The future of Halo has been somewhat up in the air since the layoffs announced on January 18th. Halo Infinite had a strong launch in late 2021, but over time, fans started to get annoyed by frustrations with multiplayer progression, repeated delays to planned features like network campaign co-op and Forge (which finally launched in November), and no indication that new campaign content was imminent.
343 has publicly affirmed its commitment to the franchise following the layoffs. “Halo and Master Chief are here to stay,” studio head Pierre Hintze, who took over the role in September, said in a statement tweeted from the Halo account on January 21st. “343 Industries will continue to develop Halo now and in the future, including epic stories, multiplayer, and more of what makes Halo great.” And Matt Booty, who heads up Xbox Game Studios, told Bloomberg in an interview that “343 will continue as the internal developer for Halo and as the home of Halo.”
But it’s unclear when we might see the next game in the series, so it’s difficult to know exactly what 343’s involvement will be with the franchise going forward. For example, the studio was already working with Austin-based Certain Affinity on a battle royale game codenamed Tatanka, but that game “may evolve in different directions,” Bloomberg reports.

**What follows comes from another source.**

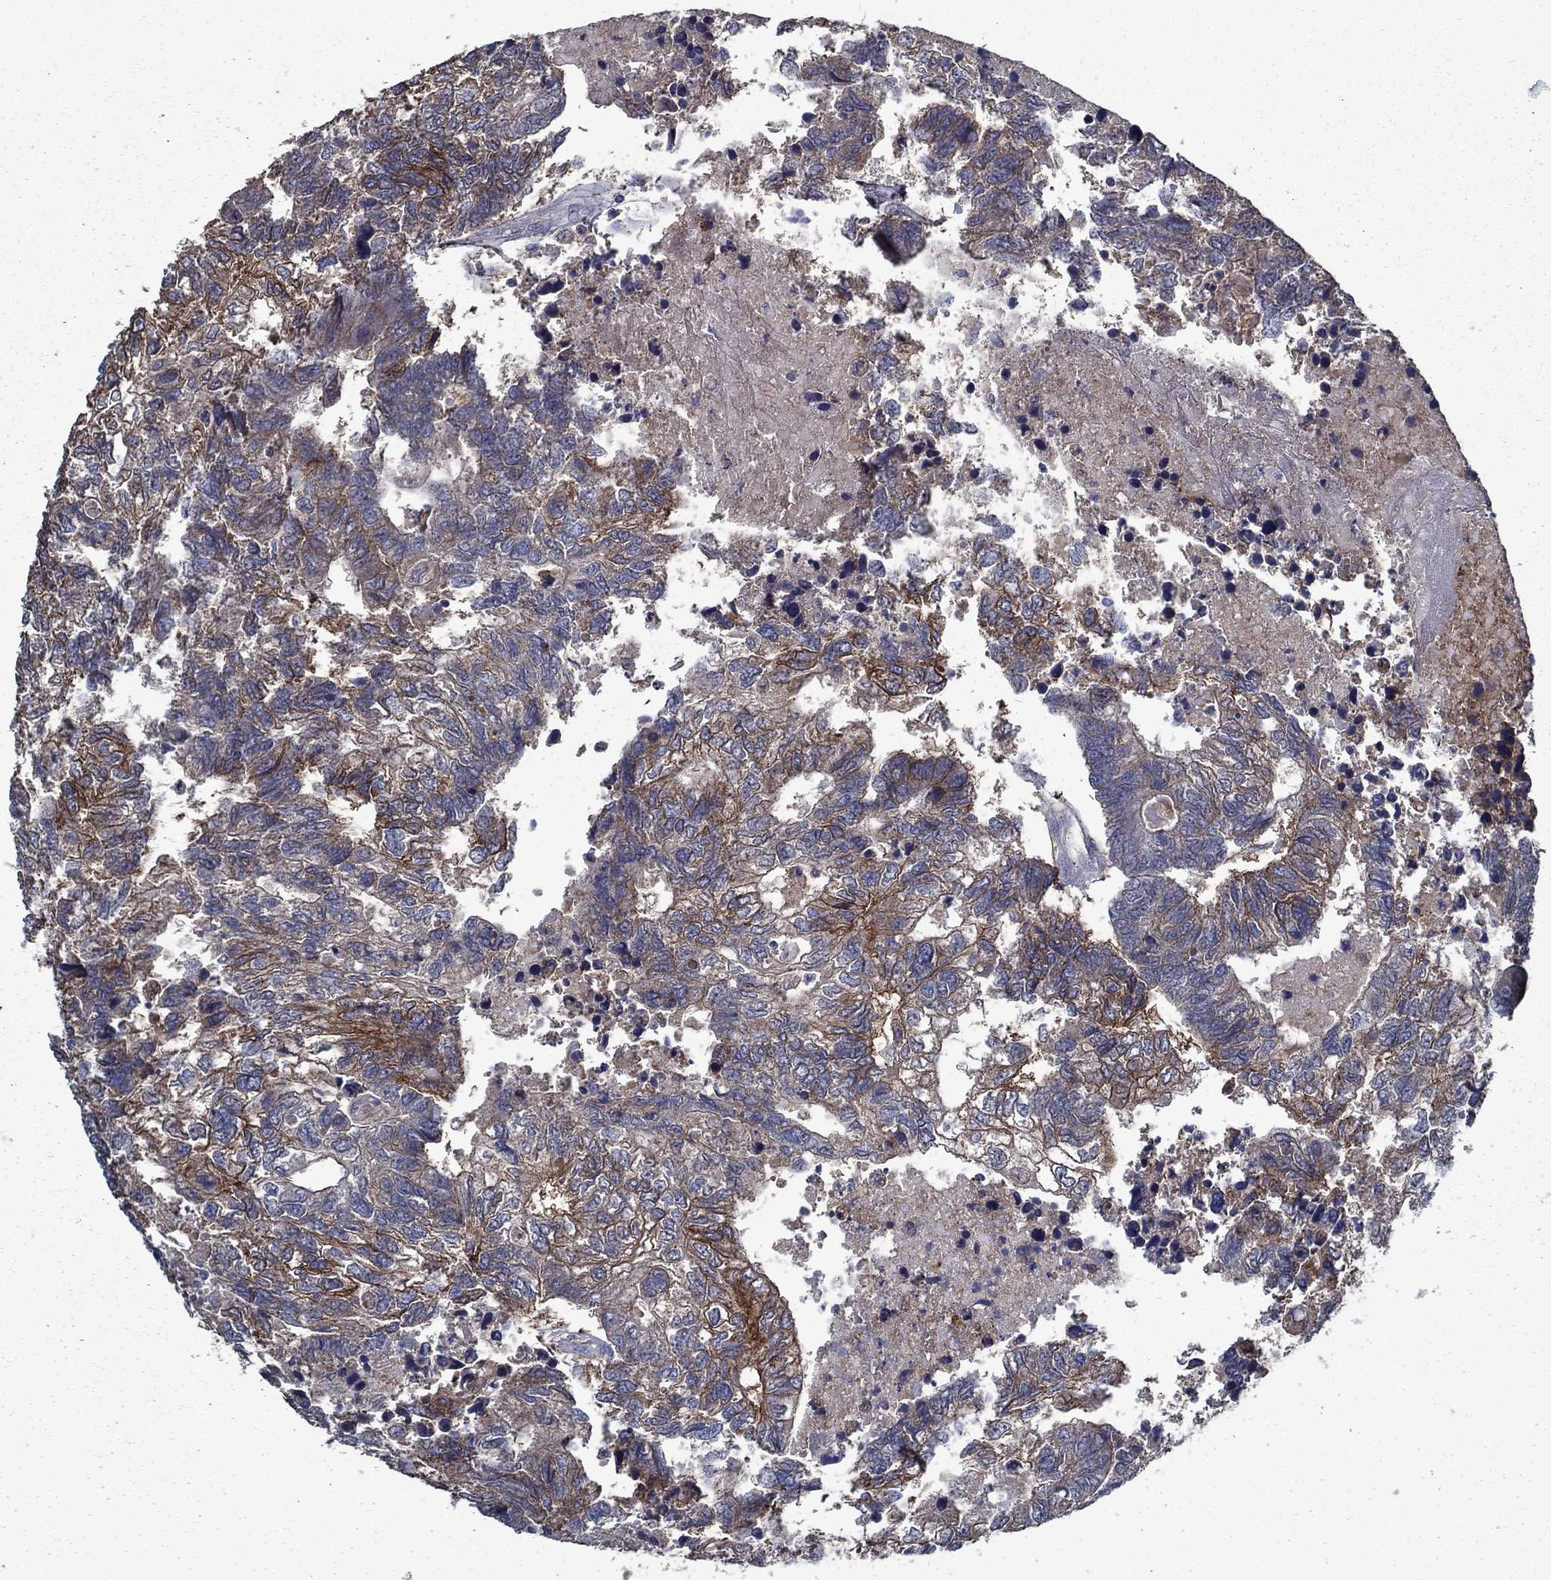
{"staining": {"intensity": "strong", "quantity": "<25%", "location": "cytoplasmic/membranous"}, "tissue": "colorectal cancer", "cell_type": "Tumor cells", "image_type": "cancer", "snomed": [{"axis": "morphology", "description": "Adenocarcinoma, NOS"}, {"axis": "topography", "description": "Colon"}], "caption": "Colorectal adenocarcinoma stained with IHC shows strong cytoplasmic/membranous expression in about <25% of tumor cells. Immunohistochemistry stains the protein in brown and the nuclei are stained blue.", "gene": "SLC44A1", "patient": {"sex": "female", "age": 48}}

Tatanka will also apparently be developed on Unreal Engine, while future Halo games “will also explore using” Unreal, Bloomberg says. If true, the change marks yet another major game developer moving to Unreal; Witcher and Cyberpunk developer CD Projekt Red announced a “multi-year strategic partnership” with Epic Games to use Unreal in March, and in November, Epic said that more than half of all announced next-gen games are made on Unreal Engine.

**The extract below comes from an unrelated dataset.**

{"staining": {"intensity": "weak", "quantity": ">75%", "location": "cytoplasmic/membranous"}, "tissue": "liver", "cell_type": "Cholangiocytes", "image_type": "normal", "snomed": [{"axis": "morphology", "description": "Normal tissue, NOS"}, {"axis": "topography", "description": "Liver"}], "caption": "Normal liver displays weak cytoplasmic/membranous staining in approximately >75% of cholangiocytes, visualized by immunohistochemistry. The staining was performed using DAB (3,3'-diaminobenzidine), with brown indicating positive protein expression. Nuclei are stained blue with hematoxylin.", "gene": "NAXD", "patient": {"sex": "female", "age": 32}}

343 also apparently hasn’t been making new story content for Halo Infinite, which seems surprising for a game once billed as the “start of the next ten years for Halo” and titled, well, Infinite. Instead, developers were “making prototypes in the Unreal Engine and pitching ideas for new Halo games,” Bloomberg says. I was personally disappointed to read that, as I really enjoyed Infinite’s campaign and had been hoping for more.
We’ve asked Microsoft for comment on Bloomberg’s report. Epic declined to comment.